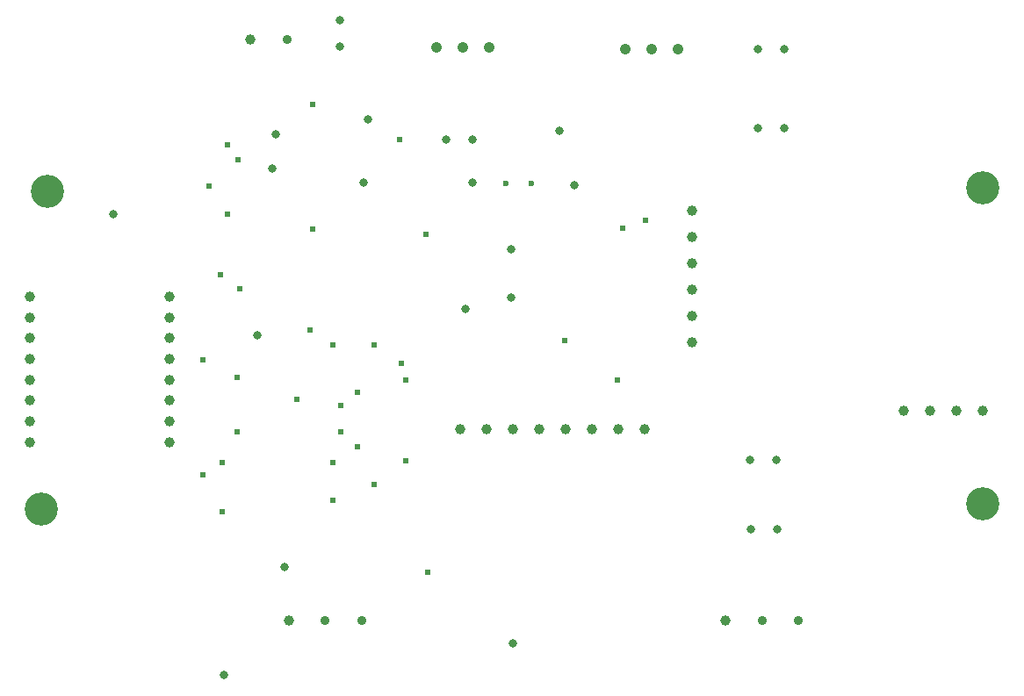
<source format=gbr>
G04 DesignSpark PCB Gerber Version 10.0 Build 5299*
G04 #@! TF.Part,Single*
G04 #@! TF.FilePolarity,Positive*
%FSLAX35Y35*%
%MOIN*%
G04 #@! TA.AperFunction,ComponentDrill*
%ADD148C,0.02362*%
G04 #@! TA.AperFunction,ViaDrill*
%ADD146C,0.02400*%
G04 #@! TA.AperFunction,ComponentDrill*
%ADD151C,0.03150*%
G04 #@! TA.AperFunction,ViaDrill*
%ADD145C,0.03200*%
G04 #@! TA.AperFunction,ComponentDrill*
%ADD149C,0.03500*%
%ADD153C,0.03900*%
%ADD147C,0.03937*%
%ADD150C,0.04200*%
%ADD152C,0.12598*%
G04 #@! TD.AperFunction*
X0Y0D02*
D02*
D145*
X44541Y188045D03*
X86470Y12848D03*
X99187Y141982D03*
X105092Y205368D03*
X106156Y218360D03*
X109699Y53793D03*
X139620Y199856D03*
X141195Y223872D03*
X178203Y151825D03*
X180867Y199856D03*
X195526Y156156D03*
Y174659D03*
X196234Y25053D03*
X214030Y219541D03*
X219738Y199069D03*
D02*
D146*
X78596Y88833D03*
Y132533D03*
X80959Y198675D03*
X85289Y164817D03*
X86077Y74856D03*
Y93557D03*
X88045Y188045D03*
Y214423D03*
X91589Y105368D03*
Y125841D03*
X91982Y208518D03*
X92770Y159699D03*
X114423Y117573D03*
X119148Y143951D03*
X120329Y182140D03*
Y229778D03*
X127809Y79384D03*
Y93557D03*
Y138439D03*
X130959Y105368D03*
Y115211D03*
X137258Y99463D03*
Y120329D03*
X143557Y85289D03*
Y138439D03*
X153400Y216392D03*
X153793Y131352D03*
X155762Y94344D03*
Y125053D03*
X163242Y180171D03*
X164030Y51825D03*
X215998Y140014D03*
X236077Y125053D03*
X238045Y182533D03*
X246707Y185683D03*
D02*
D147*
X12848Y101431D03*
Y109305D03*
Y117179D03*
Y125053D03*
Y132927D03*
Y140801D03*
Y148675D03*
Y156549D03*
X65998Y101431D03*
Y109305D03*
Y117179D03*
Y125053D03*
Y132927D03*
Y140801D03*
Y148675D03*
Y156549D03*
X96707Y254187D03*
X111274Y33715D03*
X264423Y139226D03*
Y149226D03*
Y159226D03*
Y169226D03*
Y179226D03*
Y189226D03*
X277022Y33715D03*
X344659Y113242D03*
X354659D03*
X364659D03*
X374659D03*
D02*
D148*
X193596Y199541D03*
X203439D03*
D02*
D149*
X110507Y254187D03*
X125074Y33715D03*
X138874D03*
X290822D03*
X304622D03*
D02*
D150*
X167415Y251431D03*
X177415D03*
X187415D03*
X239069Y250644D03*
X249069D03*
X259069D03*
D02*
D151*
X130565Y251523D03*
Y261523D03*
X170867Y216392D03*
X180867D03*
X286221Y94738D03*
X286615Y68360D03*
X289319Y220722D03*
Y250644D03*
X296221Y94738D03*
X296615Y68360D03*
X299319Y220722D03*
Y250644D03*
D02*
D152*
X17179Y75841D03*
X19541Y196707D03*
X374659Y77809D03*
Y197888D03*
D02*
D153*
X176234Y106156D03*
X186234D03*
X196234D03*
X206234D03*
X216234D03*
X226234D03*
X236234D03*
X246234D03*
X0Y0D02*
M02*

</source>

● **Task brief**
In the records above, take every line from the opening one through the line with "Y174659D03*" and repeat it exactly; pictures are not part of the copy.

● **Expected output**
<source format=gbr>
G04 DesignSpark PCB Gerber Version 10.0 Build 5299*
G04 #@! TF.Part,Single*
G04 #@! TF.FilePolarity,Positive*
%FSLAX35Y35*%
%MOIN*%
G04 #@! TA.AperFunction,ComponentDrill*
%ADD148C,0.02362*%
G04 #@! TA.AperFunction,ViaDrill*
%ADD146C,0.02400*%
G04 #@! TA.AperFunction,ComponentDrill*
%ADD151C,0.03150*%
G04 #@! TA.AperFunction,ViaDrill*
%ADD145C,0.03200*%
G04 #@! TA.AperFunction,ComponentDrill*
%ADD149C,0.03500*%
%ADD153C,0.03900*%
%ADD147C,0.03937*%
%ADD150C,0.04200*%
%ADD152C,0.12598*%
G04 #@! TD.AperFunction*
X0Y0D02*
D02*
D145*
X44541Y188045D03*
X86470Y12848D03*
X99187Y141982D03*
X105092Y205368D03*
X106156Y218360D03*
X109699Y53793D03*
X139620Y199856D03*
X141195Y223872D03*
X178203Y151825D03*
X180867Y199856D03*
X195526Y156156D03*
Y174659D03*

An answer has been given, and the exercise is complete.